إِنِّي أَنَا رَبُّكَ فَاخْلَعْ نَعْلَيْكَ ۖ إِنَّكَ بِالْوَادِ الْمُقَدَّسِ طُوًى
Süleyman Ateş
Ben, (evet) ben senin Rabbinim! Pabuçlarını çıkar. Çünkü sen, kutsal vadide, Tuva'dasın.
Alİ Bulaç
"Gerçekten Ben, Ben senin Rabbinim. Ayakkabılarını çıkar; çünkü sen, kutsal vadi olan Tuva'dasın."
Diyanet İşleri
"Ben şüphesiz senin Rabbinim; ayağındakileri çıkar; çünkü sen, kutsal bir vadi olan Tuva'dasın."
Abdulbakî Gölpınarlı
Şüphe yok ki benim senin Rabbin, çıkar ayakkabılarını, kutlu vadidesin, Tuva'dasın sen.
Öztürk
"Benim ben, senin Rabbin!
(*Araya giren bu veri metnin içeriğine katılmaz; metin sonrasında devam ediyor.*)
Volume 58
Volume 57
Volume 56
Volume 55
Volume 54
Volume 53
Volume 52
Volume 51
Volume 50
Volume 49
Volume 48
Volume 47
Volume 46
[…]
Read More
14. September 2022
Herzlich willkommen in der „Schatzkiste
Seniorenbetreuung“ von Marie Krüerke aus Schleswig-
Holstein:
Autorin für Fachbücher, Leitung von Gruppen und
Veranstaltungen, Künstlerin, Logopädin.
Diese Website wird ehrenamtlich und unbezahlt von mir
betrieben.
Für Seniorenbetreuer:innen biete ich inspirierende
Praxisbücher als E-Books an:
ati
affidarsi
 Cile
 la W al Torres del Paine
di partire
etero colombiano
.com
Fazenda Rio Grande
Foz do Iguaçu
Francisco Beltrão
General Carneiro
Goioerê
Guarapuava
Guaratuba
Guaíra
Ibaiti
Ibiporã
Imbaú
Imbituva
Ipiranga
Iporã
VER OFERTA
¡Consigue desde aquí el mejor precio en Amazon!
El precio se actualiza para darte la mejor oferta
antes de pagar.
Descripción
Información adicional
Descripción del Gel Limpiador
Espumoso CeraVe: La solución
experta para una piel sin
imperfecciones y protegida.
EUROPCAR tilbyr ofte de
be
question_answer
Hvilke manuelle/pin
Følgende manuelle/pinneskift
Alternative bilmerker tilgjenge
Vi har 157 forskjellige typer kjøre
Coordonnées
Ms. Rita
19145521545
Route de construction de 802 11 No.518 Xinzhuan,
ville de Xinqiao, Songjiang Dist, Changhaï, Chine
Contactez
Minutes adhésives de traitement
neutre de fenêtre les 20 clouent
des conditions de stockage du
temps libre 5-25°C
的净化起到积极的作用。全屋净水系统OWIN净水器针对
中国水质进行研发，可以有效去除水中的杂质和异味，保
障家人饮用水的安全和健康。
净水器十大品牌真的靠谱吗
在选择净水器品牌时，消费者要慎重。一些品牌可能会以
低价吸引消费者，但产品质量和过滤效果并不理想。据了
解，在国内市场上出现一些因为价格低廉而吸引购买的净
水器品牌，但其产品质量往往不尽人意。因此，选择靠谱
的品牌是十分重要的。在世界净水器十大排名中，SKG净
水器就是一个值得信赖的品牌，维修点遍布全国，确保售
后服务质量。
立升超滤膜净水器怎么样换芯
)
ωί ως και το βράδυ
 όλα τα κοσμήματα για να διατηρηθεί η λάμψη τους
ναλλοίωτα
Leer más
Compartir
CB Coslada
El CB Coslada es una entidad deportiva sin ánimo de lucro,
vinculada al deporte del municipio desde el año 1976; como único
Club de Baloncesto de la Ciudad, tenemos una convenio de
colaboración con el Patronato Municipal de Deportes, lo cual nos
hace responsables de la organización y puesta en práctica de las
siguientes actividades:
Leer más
Hadi, pabuçlarını çıkar; sen kutsal vadide, Tuva'dasın."
Çeviriyazı
innî ene rabbüke faḫla` na`leyk. inneke bilvâdi-lmüḳaddesi ṭuvâ.
Diyanet Vakfı
Muhakkak ki ben, evet ben senin Rabbinim! Hemen pabuçlarını çıkar! Çünkü sen kutsal vadi Tuva'dasın!
Elmalılı Hamdi Yazır
"Ben şüphesiz senin Rabbinim. Hemen ayakkabılarını çıkar, çünkü sen kutsal bir vadi olan Tuvâ'dasın."
Suat Yıldırım
“Haberin olsun: Senin Rabbin Benim!” denildi. “Çıkar pabuçlarını hemen! Çünkü kutsal vâdidesin sen! (Evet evet) Tûvâ'dasın sen!” [79,16] {KM, Çıkış 3,5}
Edip Yüksel
"Ben, evet Ben senin Rabbinim. Sandallarını çıkar. Çünkü sen kutsal vadide, Tuva'dasın."